[Exercise]
Check every line of the material for the word "will". Copy those that have it.

[Record extracts]
----
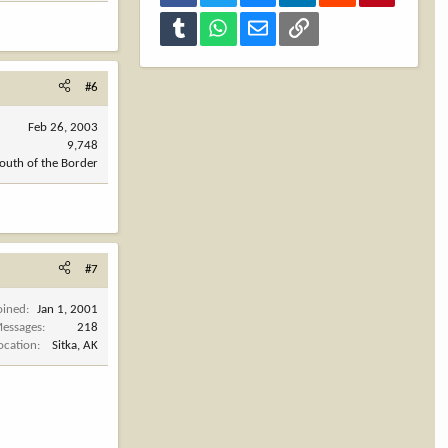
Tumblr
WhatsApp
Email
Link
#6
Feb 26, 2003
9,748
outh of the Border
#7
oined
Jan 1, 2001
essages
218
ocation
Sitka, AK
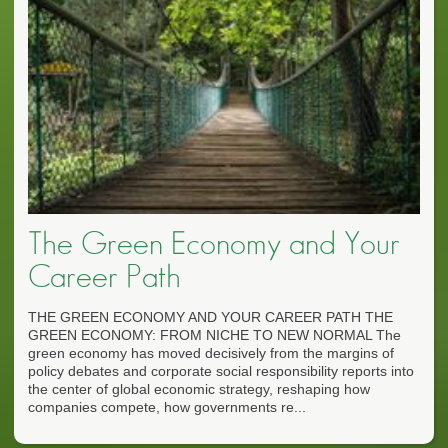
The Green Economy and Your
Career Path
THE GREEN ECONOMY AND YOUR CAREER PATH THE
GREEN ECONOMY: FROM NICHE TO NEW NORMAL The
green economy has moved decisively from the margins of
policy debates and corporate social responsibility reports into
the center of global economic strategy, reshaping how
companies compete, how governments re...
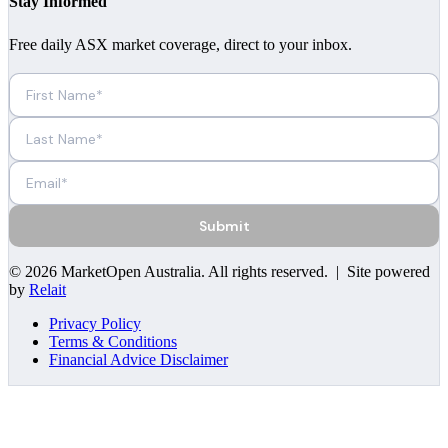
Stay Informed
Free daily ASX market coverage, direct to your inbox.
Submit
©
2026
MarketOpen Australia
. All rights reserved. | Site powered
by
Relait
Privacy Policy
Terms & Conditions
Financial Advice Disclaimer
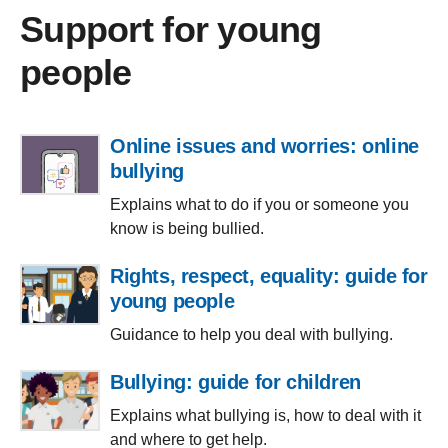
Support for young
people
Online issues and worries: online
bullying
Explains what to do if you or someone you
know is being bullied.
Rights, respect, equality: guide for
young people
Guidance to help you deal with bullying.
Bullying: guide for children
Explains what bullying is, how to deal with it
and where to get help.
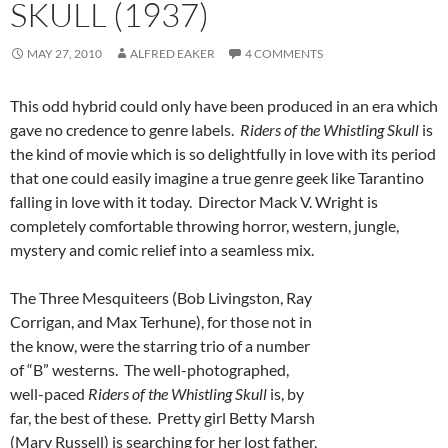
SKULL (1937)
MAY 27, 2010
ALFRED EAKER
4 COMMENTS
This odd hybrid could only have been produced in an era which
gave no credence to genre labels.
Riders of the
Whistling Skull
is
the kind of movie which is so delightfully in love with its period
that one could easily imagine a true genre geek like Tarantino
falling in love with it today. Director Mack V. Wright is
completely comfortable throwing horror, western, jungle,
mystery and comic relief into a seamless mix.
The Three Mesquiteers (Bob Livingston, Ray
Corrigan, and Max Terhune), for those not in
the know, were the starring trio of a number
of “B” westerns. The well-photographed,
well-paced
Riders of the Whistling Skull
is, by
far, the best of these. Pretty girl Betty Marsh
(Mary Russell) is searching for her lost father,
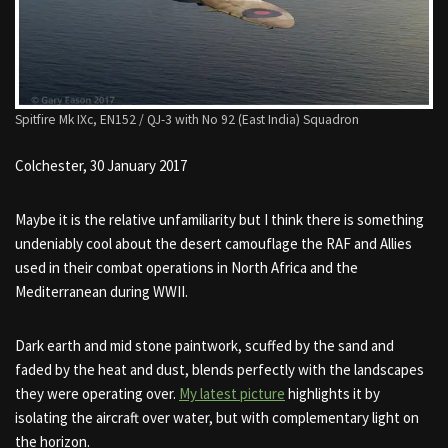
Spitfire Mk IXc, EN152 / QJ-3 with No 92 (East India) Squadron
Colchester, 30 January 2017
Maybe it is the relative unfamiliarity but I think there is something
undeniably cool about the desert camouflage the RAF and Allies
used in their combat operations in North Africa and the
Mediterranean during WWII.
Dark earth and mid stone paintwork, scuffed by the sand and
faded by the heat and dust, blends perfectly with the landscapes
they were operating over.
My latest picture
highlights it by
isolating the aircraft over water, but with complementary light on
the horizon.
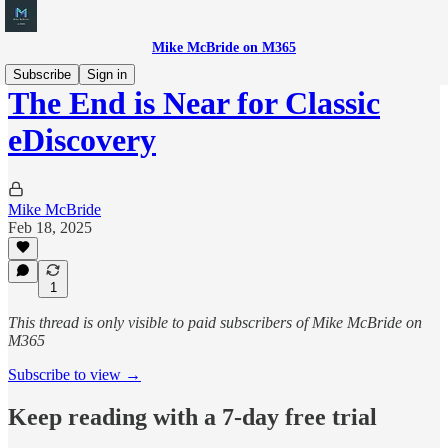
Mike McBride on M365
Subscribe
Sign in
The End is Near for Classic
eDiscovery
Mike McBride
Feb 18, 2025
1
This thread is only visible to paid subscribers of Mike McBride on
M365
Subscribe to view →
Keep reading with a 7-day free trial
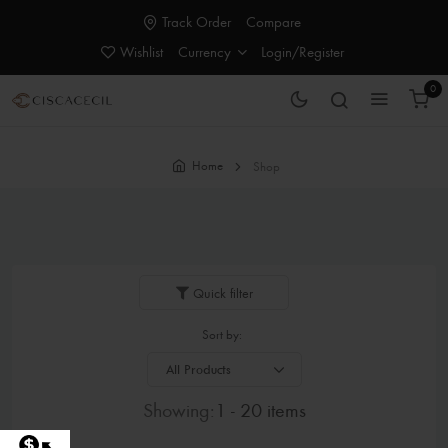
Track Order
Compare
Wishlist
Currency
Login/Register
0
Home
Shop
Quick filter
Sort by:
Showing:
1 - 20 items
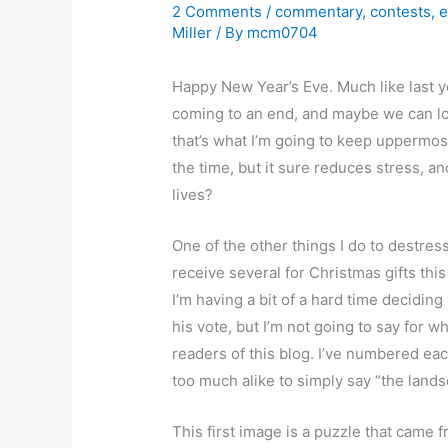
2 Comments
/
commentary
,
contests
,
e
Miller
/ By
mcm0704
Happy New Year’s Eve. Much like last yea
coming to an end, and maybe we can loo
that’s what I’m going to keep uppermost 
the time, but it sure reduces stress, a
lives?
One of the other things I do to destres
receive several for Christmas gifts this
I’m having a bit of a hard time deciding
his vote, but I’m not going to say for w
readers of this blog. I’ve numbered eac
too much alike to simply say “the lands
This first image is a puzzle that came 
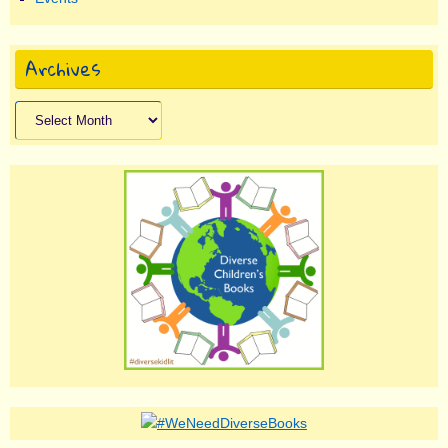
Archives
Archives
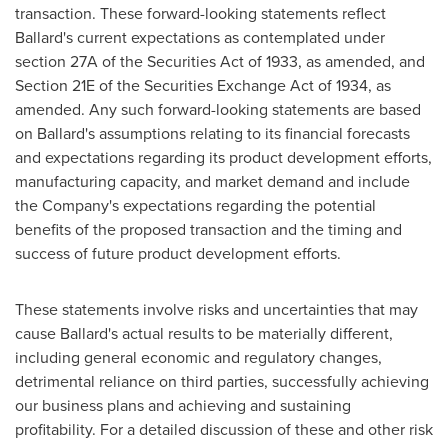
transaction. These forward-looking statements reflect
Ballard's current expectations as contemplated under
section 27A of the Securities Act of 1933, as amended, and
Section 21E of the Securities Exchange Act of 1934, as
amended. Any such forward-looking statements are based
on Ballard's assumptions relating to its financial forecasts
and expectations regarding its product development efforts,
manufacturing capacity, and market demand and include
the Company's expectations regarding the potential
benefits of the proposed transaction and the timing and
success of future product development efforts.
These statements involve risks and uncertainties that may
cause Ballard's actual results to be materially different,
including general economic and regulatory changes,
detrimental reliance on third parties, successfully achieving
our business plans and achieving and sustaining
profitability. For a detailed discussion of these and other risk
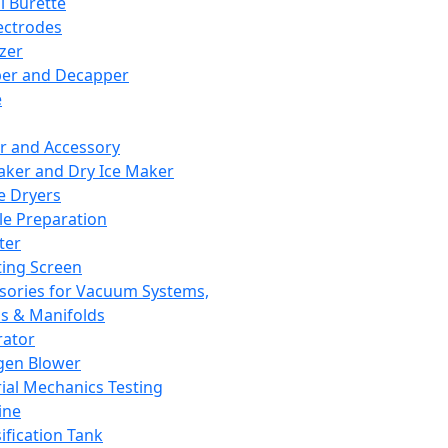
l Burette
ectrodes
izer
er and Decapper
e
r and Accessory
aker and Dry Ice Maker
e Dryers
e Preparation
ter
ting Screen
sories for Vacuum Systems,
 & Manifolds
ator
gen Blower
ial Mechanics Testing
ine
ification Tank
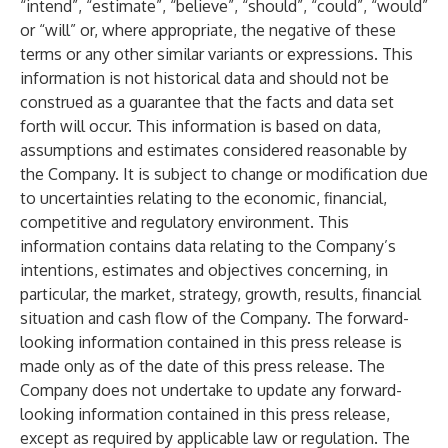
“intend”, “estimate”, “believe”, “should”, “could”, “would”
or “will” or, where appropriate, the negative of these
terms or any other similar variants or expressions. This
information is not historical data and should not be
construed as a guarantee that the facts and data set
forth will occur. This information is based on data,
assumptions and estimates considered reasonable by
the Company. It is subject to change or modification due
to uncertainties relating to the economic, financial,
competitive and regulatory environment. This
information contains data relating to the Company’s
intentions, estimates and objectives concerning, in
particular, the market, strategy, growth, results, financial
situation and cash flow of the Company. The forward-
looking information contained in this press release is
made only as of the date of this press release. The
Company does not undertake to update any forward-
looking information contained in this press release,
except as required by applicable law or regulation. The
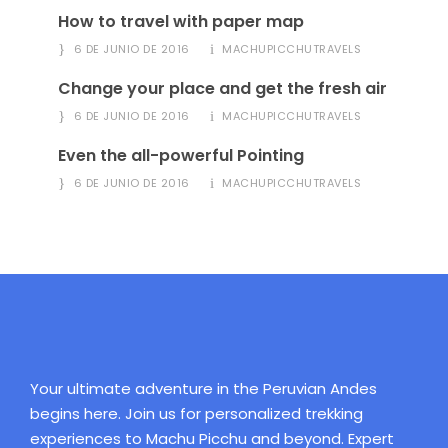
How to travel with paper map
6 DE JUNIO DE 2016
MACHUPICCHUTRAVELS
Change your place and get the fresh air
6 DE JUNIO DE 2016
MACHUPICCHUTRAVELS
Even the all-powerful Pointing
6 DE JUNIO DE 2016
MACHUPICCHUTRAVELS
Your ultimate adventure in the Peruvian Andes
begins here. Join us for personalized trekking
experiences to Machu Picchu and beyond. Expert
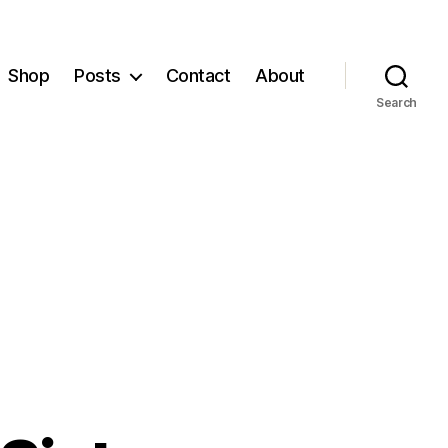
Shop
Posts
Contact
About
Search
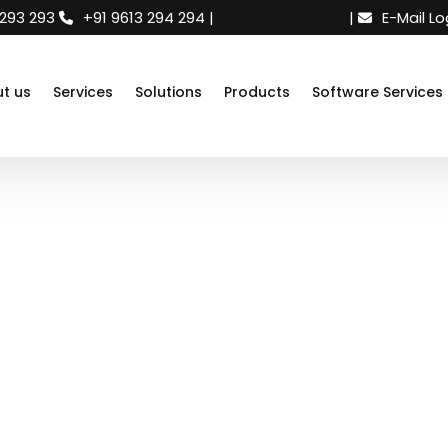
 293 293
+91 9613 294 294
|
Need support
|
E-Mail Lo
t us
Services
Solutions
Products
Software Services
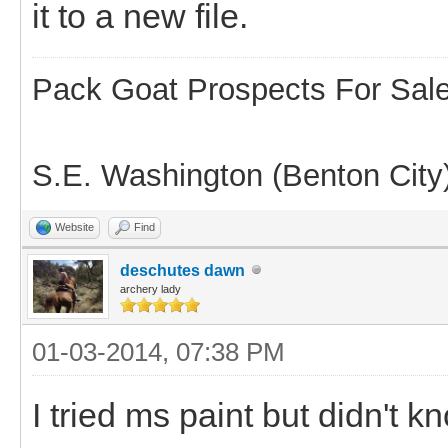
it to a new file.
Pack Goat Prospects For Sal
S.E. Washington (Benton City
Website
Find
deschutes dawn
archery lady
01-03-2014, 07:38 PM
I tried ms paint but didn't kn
----
[Problem solution]
or “will” or, where appropriate, the negative of these
forth will occur. This information is based on data,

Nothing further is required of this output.